Copy the received file over the approved file, and re-run the test to see it pass.

How good are these tests?

That depends on how good the data is. Tracks has fixtures, and we end up with more than one datapoint in the charts, so let’s assume that it’s fine.

Refactoring (Finally!)

We’ll do these one at a time. Here’s the actions running time view:

<%-
url_labels = Array.new(@count){ |i| url_for(:controller => 'stats', :action => 'show_selected_actions_from_chart', :index => i, :id=> "art") }
url_labels[@count]=url_for(:controller => 'stats', :action => 'show_selected_actions_from_chart', :index => @count, :id=> "art_end")
time_labels         = Array.new(@count){ |i| "#{i}-#{i+1}" }
time_labels[0] = "< 1"
time_labels[@count] = "> #{@count}"
-%>
&title=<%=     t('stats.running_time_all') %>,{font-size:16},&
&y_legend=<%=  t('stats.running_time_all_legend.actions') %>,10,0x736AFF&
&y2_legend=<%= t('stats.running_time_all_legend.percentage') %>,10,0xFF0000&
&x_legend=<%=  t('stats.running_time_all_legend.running_time') %>,11,0x736AFF&
&y_ticks=5,10,5&
&filled_bar=50,0x9933CC,0x8010A0&
&values=<%=    @actions_running_time_array.join(",") -%>&
&links=<%=     url_labels.join(",") %>&
&line_2=2,0xFF0000&
&values_2=<%= @cumulative_percent_done.join(",") %>&
&x_labels=<%= time_labels.join(",") %> &
&y_min=0&
<%
  # add one to @max for people who have no actions completed yet.
  # OpenFlashChart cannot handle y_max=0
-%>
&y_max=<%=1+@max_actions+@max_actions/10-%>&
&x_label_style=9,,2,2&
&show_y2=true&
&y2_lines=2&
&y2_min=0&
&y2_max=100&

First, because the values will need to be shared between the view and the controller, turn url_labels into @url_labels, and see the tests pass. Do the same for time_labels.

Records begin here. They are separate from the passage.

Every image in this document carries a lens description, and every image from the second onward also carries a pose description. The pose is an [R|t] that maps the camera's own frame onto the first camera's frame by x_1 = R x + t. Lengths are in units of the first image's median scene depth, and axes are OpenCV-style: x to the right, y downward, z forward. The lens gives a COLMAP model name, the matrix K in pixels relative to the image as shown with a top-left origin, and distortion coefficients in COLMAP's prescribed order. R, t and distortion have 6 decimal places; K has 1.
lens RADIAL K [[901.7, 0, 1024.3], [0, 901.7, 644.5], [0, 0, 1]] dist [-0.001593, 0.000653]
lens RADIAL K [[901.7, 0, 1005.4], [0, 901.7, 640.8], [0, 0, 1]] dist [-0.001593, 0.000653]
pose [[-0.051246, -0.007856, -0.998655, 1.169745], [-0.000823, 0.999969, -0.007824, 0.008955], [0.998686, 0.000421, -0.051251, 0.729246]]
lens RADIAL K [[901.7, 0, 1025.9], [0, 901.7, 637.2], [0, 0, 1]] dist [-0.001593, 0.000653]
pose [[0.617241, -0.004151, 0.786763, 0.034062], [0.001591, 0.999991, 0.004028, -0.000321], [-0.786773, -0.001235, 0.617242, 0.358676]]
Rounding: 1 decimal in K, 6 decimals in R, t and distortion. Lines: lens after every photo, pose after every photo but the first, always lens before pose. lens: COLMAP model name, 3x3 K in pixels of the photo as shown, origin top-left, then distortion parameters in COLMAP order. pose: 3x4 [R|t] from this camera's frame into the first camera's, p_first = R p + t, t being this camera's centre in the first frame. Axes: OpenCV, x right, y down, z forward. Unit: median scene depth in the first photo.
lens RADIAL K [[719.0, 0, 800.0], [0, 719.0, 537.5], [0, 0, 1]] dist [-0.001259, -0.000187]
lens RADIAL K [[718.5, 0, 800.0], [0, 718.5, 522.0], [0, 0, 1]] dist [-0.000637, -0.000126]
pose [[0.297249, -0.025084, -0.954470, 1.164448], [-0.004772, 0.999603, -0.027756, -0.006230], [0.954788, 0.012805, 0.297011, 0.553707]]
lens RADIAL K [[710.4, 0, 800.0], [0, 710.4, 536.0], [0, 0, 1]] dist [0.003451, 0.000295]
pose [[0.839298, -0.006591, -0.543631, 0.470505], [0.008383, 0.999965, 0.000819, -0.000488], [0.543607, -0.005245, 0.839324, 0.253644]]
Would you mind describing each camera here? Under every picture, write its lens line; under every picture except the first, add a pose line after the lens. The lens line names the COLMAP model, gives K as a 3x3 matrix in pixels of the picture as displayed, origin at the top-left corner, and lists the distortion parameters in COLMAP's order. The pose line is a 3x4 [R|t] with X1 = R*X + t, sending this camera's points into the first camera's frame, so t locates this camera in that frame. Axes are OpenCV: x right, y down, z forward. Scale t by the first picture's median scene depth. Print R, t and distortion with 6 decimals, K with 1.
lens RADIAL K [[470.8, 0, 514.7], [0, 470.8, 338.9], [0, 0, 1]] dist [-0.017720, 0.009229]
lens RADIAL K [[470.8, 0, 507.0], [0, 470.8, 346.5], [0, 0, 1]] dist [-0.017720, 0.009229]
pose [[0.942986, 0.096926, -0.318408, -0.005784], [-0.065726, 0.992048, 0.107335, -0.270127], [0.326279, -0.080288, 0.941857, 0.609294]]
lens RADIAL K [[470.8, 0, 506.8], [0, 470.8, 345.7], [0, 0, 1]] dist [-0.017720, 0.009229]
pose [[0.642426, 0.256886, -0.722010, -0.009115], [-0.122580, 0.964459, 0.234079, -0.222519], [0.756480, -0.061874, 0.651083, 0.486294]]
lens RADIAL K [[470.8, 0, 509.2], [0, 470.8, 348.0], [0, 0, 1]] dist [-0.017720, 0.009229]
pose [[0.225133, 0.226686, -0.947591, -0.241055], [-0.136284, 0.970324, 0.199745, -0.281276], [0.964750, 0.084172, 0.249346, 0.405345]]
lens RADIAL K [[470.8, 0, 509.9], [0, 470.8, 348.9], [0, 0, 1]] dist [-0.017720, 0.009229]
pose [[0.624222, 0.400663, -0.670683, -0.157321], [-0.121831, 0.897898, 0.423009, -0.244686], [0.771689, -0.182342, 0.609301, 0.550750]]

When we move @url_labels into the controller, the test fails.

# approved
/stats/show_selected_actions_from_chart/avrt?index=0

# received
http://test.host/stats/show_selected_actions_from_chart/avrt?index=0

The controller added http://test.host to the generated urls. We can force it to return just the path by passing the :only_path => true option to it:

url_for(:controller => 'stats', :action => 'show_selected_actions_from_chart', :index => i, :id=> "avrt", :only_path => true)

Moving time_labels into the controller works without a hitch.

The next changes are even easier. For every single interpolated value, make sure that the controller sets an instance variable for the final value:

# Normalize all the variable names
@title = t('stats.running_time_all')
@y_legend = t('stats.running_time_legend.actions')
@y2_legend = t('stats.running_time_legend.percentage')
@x_legend = t('stats.running_time_legend.weeks')
@values = @actions_running_time_array.join(",")
@links = @url_labels.join(",")
@values_2 = @cumulative_percent_done.join(",")
@x_labels = @time_labels.join(",")
# add one to @max for people who have no actions completed yet.
# OpenFlashChart cannot handle y_max=0
@y_max = 1+@max_actions+@max_actions/10

We can make the same changes in visible actions running time. Now that both templates are identical, both endpoints can render the same template:

render :actions_running_time_data, :layout => false

Delete the unused template, and celebrate.

Then get a shovel, some smelling salts, and get ready to attack that controller. That, however, is a topic for another post (coming soon, don’t fret.)